Pentagon says it has completed successful hypersonic missile test
The Pentagon said this week that it successfully completed a third flight test of an air-breathing hypersonic weapon.
In a press release, the Defense Advanced Research Projects Agency (DARPA) said that the Hypersonic Air-breathing Weapon Concept (HAWC) — a joint project between DARPA and the Air Force that uses captured air from the atmosphere to achieve sustained propulsion — achieved a successful test in early July.
The speed and maneuverability of the missile concept allows it to evade defenses and carry out quick strikes.
The July test was the second successful test flight of Raytheon’s version of the missile design, which uses a scramjet engine made by Northrop Grumman. DARPA previously successfully tested the Raytheon design in September.
DARPA also successfully tested a version of the weapon made by Lockheed Martin in March, but news of the test wasn’t reported until April.
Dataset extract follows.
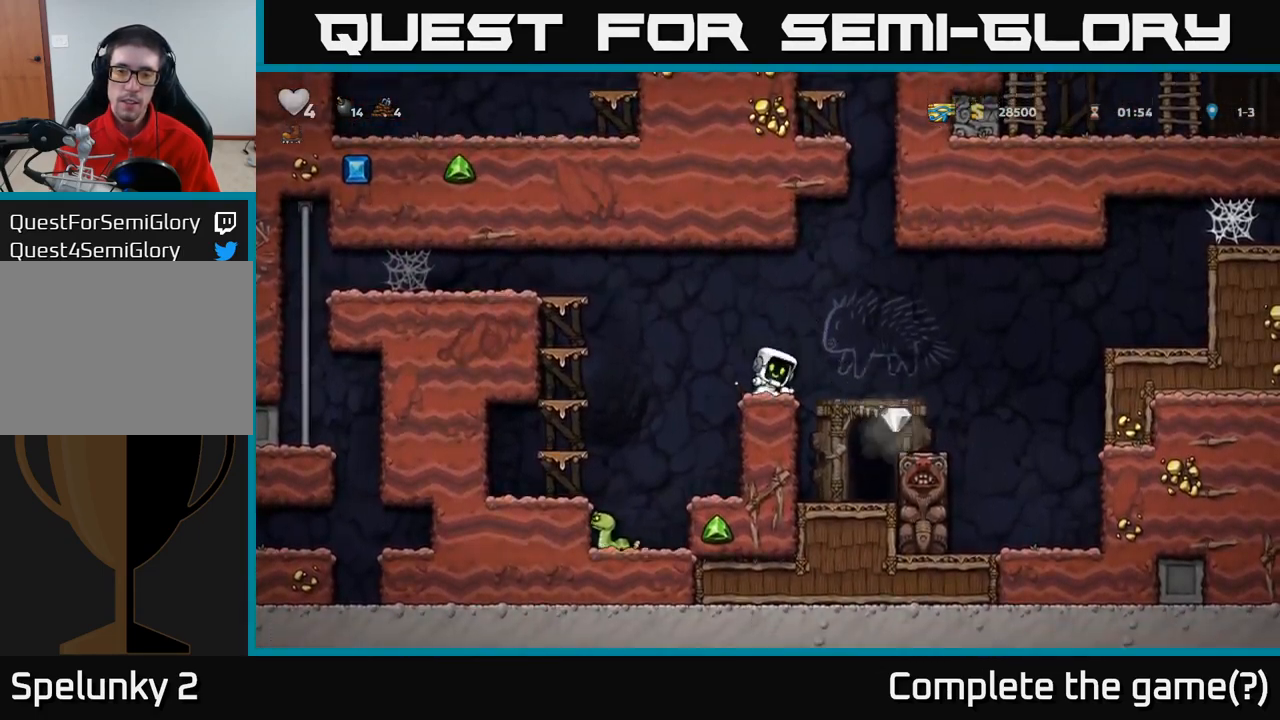
{"dt_ms": 1000, "buttons": [], "left_stick": "center"}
The announcement was delayed to avoid tensions with Russia, which a week prior claimed to strike a Ukrainian weapons storage facility with a hypersonic missile.
The test also comes a week after the Air Force disclosed that it successfully tested another hypersonic weapon — the Air-Launched Rapid Response Weapon Booster — off the coast of Southern California.
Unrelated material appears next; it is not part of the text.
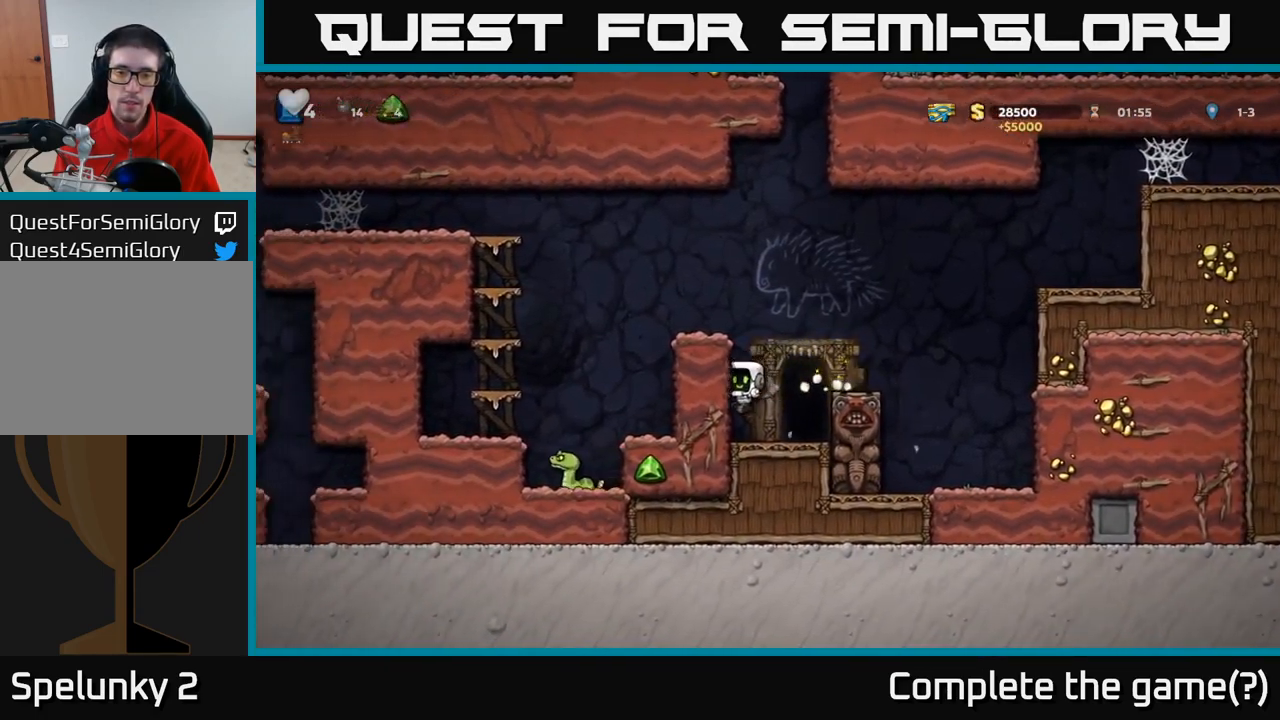
{"dt_ms": 500, "buttons": [], "left_stick": "center", "events": [[17, "left_stick", "right"], [167, "L2", "down"], [200, "left_stick", "center"], [250, "L2", "up"]]}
In its release, DARPA said the scramjet engine propelled the weapon to speeds greater than five times the speed of sound for 300 nautical miles and reached altitudes higher than 60,000 feet.
In a separate press release, Raytheon said that after releasing the HAWC from an aircraft and accelerating to hypersonic speeds, the vehicle flew “a trajectory that engineers designed to intentionally stress the weapon concept to explore its limits and further validate digital performance models.”